An Easter Message About Movies and Human Destiny
No one trusts a happy ending anymore. A denouement—unless it’s sudden and violent or distinctly miserable—no longer works to round out a narrative. I first noticed this when, years ago, I saw the film House of Dark Shadows (1970), which was based on the TV series Dark Shadows. I don’t recall anything notable about the film other than that it was the first film I’d seen where at the end, Evil—in this case represented by a vampire—triumphed. I was 10 and it put into a state of philosophical normlessness. For if Evil triumphs in one context, then all ideas of Good are potentially disposable.
As time went on, this became the norm, reflecting a social sea-change. Fewer films gave the message that Good wins out in the end, or if it does, it’s always mitigated. Taxi Driver, The Godfather—any serious film conveyed this message. Others, like Rocky or Christopher Reeve’s Superman, were understood as pure fantasy and accepted as such.
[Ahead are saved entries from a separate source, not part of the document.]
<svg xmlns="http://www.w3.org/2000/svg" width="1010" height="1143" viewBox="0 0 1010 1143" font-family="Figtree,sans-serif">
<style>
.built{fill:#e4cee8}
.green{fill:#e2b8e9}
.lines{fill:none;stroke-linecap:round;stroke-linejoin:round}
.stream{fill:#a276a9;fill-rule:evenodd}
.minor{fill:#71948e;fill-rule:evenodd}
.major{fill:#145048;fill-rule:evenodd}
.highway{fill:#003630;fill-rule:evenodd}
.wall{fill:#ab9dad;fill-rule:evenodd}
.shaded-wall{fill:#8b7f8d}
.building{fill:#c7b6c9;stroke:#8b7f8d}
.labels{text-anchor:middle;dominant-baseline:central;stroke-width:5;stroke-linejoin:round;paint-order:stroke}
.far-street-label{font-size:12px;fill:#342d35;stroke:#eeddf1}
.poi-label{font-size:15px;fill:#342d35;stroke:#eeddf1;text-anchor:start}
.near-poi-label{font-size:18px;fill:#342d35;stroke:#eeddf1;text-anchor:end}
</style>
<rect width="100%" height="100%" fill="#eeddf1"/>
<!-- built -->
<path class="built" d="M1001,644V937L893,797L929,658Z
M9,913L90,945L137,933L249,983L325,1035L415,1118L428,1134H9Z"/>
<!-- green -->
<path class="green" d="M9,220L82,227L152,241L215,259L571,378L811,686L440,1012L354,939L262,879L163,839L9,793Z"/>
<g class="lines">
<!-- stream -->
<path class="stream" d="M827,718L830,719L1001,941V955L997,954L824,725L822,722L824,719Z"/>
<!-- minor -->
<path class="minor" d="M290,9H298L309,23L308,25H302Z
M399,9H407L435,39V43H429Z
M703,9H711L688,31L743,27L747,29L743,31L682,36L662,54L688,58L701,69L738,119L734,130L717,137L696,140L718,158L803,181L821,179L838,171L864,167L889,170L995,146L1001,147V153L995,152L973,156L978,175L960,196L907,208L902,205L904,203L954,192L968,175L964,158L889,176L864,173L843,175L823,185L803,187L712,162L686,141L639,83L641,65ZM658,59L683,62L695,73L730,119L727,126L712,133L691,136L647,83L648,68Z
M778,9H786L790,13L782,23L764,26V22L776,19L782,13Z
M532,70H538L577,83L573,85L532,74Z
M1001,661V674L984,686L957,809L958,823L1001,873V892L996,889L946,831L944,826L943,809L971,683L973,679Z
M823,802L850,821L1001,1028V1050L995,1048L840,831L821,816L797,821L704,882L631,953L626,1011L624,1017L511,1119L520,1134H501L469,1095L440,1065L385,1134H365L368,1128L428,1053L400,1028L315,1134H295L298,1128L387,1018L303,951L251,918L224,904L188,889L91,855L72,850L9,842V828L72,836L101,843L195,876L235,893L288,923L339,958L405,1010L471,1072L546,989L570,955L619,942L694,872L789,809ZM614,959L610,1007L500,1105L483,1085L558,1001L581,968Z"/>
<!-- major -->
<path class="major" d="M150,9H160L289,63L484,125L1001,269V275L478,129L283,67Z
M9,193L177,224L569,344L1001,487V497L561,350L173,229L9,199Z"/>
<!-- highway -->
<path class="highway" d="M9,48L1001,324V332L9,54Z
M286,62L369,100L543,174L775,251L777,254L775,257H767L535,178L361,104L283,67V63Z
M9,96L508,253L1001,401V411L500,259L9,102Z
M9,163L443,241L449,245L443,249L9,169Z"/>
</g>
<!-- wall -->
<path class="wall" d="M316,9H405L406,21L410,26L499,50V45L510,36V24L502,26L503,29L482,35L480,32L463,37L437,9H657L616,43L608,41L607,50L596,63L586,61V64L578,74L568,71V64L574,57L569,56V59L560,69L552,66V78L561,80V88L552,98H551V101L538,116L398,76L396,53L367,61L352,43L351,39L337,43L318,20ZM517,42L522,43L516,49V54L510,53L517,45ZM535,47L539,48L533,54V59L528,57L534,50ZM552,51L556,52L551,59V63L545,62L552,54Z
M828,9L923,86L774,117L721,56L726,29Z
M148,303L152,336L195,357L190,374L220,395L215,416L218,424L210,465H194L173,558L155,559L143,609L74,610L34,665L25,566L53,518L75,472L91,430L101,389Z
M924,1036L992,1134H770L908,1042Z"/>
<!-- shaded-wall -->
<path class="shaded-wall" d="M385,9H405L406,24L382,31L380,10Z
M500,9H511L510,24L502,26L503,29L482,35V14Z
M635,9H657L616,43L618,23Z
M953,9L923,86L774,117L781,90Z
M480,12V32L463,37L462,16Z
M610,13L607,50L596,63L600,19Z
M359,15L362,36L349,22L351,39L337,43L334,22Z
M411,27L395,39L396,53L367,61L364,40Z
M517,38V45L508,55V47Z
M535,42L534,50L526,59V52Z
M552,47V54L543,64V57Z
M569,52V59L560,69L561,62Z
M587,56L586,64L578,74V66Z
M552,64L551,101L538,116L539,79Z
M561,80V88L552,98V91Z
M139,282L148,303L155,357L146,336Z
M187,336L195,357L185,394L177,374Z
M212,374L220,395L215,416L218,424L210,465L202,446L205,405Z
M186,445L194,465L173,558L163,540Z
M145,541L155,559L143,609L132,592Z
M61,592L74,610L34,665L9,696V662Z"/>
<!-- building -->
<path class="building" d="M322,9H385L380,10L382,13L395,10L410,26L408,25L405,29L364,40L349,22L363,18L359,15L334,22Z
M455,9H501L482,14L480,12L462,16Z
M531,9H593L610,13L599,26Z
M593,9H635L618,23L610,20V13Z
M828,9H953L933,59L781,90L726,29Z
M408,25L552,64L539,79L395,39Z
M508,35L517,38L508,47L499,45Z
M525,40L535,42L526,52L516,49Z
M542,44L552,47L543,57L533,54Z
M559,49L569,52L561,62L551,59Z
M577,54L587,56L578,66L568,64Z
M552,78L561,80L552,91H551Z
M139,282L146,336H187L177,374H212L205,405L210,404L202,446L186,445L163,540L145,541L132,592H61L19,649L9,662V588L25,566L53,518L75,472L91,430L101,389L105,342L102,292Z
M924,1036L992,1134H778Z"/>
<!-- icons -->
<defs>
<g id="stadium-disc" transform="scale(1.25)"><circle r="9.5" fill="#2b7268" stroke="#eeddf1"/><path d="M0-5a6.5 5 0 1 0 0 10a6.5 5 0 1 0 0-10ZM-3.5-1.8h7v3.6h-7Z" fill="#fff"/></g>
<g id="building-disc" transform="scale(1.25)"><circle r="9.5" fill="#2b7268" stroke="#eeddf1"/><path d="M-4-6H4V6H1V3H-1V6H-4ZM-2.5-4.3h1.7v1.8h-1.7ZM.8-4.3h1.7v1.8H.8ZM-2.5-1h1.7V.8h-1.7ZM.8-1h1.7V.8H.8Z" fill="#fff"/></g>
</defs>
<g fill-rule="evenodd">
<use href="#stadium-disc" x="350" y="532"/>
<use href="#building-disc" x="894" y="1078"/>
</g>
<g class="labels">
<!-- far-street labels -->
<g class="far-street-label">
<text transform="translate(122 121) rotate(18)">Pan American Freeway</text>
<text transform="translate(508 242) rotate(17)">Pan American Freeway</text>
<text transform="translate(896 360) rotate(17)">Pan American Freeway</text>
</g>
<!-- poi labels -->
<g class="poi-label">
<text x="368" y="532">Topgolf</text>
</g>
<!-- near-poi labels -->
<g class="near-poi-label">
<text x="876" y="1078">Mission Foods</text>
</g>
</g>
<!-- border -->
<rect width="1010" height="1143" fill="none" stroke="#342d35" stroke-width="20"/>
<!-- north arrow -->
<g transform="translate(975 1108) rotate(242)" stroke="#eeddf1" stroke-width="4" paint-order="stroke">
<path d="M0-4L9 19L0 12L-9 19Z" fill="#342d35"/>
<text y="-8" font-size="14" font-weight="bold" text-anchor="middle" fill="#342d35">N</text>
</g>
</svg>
I recently saw a couple of films by the Hong Kong director John Woo (A Better Tomorrow and The Killer). I hadn’t seen them in the 1980s and was curious. They present images of noble character traits, honest women, lasting bonds of friendship, and the battle of good and evil. If the same films were produced in Hollywood, they’d have zero credibility. The cultural distance allows us to accept it within the frame of its narrative. In the West, even superhero films, to be believable, have to mix up Good and Evil to stand a chance at the box office. Consider the Dark Knight Batman films, or the Superman films, where Clark Kent seems like he just walked out of an outpatient ward.
The same skepticism that affects fictional heroes eventually spreads to public life. Who can believe in an honest cop? A doctor who cares about their patients and not the bill? A politician who works diligently for their constituency? Imagine a story about honest politicians trying to create positive change rather than serving the interests of their career. Who could believe it? It’d have the same false ring as the Socialist Realism films produced in Soviet Russia which dealt with successful Five-Year Plans.
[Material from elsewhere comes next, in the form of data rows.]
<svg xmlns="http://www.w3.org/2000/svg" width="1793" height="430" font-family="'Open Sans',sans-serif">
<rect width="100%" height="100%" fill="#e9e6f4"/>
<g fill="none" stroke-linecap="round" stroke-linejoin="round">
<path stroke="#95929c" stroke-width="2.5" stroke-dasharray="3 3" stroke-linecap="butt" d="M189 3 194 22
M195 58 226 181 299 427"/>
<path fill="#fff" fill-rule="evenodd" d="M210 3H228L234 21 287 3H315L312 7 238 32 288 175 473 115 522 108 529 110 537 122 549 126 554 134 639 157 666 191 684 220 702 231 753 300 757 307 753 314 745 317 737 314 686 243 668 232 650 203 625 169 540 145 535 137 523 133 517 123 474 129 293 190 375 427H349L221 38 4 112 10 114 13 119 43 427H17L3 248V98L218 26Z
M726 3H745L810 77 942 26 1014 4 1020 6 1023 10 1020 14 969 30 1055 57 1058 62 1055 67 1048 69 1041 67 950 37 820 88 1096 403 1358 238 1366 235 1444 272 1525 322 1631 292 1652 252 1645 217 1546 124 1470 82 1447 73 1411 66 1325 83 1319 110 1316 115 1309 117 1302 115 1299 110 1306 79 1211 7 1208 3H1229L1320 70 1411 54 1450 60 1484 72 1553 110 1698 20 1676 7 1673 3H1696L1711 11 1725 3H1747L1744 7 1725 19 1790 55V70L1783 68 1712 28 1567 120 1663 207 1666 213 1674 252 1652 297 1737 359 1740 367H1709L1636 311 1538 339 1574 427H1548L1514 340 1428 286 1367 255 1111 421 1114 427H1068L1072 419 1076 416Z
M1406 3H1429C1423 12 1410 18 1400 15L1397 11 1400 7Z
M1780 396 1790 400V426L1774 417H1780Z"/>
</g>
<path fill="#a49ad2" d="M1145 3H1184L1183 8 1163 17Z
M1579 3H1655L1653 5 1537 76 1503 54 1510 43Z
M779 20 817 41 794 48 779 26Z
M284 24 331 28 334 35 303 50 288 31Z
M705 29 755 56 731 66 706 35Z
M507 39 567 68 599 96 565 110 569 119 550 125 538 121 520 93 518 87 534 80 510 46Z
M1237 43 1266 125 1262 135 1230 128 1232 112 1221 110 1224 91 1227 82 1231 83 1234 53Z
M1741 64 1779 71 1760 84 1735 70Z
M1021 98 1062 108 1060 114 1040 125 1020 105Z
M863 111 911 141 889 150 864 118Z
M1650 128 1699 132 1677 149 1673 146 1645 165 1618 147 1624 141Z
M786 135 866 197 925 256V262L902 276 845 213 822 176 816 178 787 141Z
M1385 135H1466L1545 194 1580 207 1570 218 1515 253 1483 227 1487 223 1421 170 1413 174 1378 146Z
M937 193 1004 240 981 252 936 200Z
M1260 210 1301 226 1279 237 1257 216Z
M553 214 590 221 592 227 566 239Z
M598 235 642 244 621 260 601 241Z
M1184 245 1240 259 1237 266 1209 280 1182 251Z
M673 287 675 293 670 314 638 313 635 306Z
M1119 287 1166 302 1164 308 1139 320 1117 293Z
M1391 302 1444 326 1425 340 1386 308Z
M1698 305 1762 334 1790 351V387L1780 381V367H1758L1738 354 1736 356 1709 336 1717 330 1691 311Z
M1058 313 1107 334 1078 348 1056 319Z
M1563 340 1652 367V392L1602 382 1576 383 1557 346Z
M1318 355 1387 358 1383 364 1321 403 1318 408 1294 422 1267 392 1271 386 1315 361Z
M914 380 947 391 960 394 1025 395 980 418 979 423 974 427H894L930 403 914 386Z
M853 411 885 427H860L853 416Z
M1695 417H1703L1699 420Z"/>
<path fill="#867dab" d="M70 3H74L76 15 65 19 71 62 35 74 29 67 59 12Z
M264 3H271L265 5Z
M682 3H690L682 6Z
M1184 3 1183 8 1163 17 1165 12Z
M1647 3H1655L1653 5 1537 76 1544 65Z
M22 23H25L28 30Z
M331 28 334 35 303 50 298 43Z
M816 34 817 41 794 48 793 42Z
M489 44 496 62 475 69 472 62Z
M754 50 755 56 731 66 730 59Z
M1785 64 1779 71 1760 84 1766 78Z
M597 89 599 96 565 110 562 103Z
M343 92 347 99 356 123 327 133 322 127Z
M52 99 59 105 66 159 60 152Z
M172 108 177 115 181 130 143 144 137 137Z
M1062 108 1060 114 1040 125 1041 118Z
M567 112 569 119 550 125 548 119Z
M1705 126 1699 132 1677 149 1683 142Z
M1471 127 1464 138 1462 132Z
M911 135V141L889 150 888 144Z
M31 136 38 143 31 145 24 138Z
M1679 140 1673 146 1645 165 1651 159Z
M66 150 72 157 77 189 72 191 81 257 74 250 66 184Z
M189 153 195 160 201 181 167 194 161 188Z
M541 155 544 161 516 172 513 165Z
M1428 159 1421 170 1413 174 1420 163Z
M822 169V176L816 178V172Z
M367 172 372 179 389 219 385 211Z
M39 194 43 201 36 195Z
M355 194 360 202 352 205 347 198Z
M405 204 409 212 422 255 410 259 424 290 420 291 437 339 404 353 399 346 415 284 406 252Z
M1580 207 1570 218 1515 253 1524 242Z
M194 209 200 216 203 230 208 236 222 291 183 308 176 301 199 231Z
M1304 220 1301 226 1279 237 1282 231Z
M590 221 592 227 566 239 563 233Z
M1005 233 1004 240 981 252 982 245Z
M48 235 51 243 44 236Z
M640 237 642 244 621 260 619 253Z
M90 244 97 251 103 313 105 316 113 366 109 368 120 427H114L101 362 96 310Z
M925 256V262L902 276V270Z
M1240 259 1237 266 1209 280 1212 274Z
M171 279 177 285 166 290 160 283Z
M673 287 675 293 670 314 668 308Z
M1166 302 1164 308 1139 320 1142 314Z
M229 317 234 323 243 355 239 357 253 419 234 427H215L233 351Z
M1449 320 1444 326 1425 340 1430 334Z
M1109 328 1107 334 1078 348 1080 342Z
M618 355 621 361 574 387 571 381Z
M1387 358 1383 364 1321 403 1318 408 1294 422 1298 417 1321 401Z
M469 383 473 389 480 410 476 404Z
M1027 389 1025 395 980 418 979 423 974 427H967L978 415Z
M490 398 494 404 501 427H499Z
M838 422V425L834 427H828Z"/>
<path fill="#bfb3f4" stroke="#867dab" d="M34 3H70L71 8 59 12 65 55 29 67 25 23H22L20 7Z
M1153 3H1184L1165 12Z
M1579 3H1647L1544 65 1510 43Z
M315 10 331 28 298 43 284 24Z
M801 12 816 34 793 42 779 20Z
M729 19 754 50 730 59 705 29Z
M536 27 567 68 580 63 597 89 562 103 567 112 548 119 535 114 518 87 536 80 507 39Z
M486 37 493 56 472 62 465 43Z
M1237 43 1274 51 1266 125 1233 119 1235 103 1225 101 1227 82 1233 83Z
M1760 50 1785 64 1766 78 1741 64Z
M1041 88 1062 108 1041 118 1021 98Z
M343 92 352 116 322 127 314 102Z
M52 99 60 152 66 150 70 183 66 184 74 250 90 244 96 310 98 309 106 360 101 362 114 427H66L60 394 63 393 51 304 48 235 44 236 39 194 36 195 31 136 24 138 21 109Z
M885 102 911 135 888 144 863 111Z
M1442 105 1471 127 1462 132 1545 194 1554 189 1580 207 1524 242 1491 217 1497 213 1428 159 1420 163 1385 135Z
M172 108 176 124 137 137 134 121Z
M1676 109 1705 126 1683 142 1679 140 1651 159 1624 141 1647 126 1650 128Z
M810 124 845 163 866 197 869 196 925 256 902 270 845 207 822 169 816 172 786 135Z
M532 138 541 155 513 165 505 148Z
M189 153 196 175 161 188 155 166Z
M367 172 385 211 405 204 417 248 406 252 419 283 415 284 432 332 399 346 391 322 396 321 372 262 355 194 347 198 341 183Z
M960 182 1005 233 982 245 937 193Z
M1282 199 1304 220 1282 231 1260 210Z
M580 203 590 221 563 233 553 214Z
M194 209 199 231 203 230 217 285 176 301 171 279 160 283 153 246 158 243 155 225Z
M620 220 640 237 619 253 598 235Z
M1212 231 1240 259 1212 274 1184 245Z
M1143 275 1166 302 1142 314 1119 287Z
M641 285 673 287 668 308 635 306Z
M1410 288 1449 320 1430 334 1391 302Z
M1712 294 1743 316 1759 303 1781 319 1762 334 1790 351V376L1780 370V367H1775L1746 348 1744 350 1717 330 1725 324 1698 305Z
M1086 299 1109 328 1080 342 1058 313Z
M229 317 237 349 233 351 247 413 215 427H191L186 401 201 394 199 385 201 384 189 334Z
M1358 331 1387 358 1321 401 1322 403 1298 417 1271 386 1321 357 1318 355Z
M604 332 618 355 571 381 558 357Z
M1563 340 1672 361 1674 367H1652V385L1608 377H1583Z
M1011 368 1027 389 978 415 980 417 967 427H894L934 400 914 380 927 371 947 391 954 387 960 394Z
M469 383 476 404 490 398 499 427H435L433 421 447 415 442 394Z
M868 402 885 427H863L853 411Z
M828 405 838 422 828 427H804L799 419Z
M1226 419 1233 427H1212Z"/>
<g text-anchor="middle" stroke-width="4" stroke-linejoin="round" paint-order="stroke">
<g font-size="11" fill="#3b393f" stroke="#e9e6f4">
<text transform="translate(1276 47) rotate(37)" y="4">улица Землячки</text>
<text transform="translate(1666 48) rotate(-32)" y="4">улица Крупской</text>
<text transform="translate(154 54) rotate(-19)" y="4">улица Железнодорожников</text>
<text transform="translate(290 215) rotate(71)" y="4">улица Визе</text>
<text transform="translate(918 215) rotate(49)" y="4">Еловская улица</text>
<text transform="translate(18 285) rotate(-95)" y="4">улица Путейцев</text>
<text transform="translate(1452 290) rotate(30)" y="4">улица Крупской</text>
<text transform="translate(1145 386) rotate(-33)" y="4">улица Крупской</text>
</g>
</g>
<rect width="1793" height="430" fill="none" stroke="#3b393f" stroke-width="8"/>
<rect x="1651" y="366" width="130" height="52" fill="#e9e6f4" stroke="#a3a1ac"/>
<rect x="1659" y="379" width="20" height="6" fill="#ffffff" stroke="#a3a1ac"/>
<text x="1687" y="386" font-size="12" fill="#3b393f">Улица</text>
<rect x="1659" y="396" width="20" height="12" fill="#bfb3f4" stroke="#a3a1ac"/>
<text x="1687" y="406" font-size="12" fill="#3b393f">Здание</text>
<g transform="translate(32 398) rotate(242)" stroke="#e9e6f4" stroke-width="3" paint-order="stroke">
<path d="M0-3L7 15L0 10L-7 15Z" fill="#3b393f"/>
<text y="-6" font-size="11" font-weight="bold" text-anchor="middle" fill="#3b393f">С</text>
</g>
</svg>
The message is clear: any adult knows that life is dark, miserable and hopeless. Believing anything else would be naive. Hence expressions like “get real” or “I wonder what he’s hiding!” Look at the Jeffrey Epstein case. Who’d have thought that the real end of successful adult male behavior is to have sex with 14yearold girls? That once the billions are made and deposited, the goal is to drunkenly roll around on the floor with underage sex slaves.
And long before Epstein, there was the case of the upstanding Louisiana U.S. Representative Bob Livingston, who righteously called for Bill Clinton’s resignation over the Monica Lewinsky affair. Later—thanks to the efforts of Hustler publisher Larry Flynt, who offered a million dollars to anyone with sexual dirt on Livingston—he resigned his post after an ex-mistress revealed they’d had an affair.
When public figures collapse, historical narratives soon follow. Take Christopher Columbus. In the course of my lifetime, he’s gone from a bold, far-seeing explorer who risked his life to prove a theory to a genocidal gold-chasing psychopath.
People aren’t simple. As John Huston’s character says in Polanski’s Chinatown when trying to justify raping and impregnating his own daughter, “Most people never have to face the fact that at the right time and the right place, they're capable of anything.”
It’s the message of 2000 years of Christianity. The question is how a person deals selfish and unreasonable behavior. You can accept it, “make terms with it” as Rita Hayworth says at the end of The Lady from Shanghai, or try to consciously recognize and fight against it. This is the message of Christ, that there’s a way out. It’s simple: our nature must be replaced with a higher form of morality. Once accomplished, human freedom is no longer equated with inescapable darkness or social and moral chaos.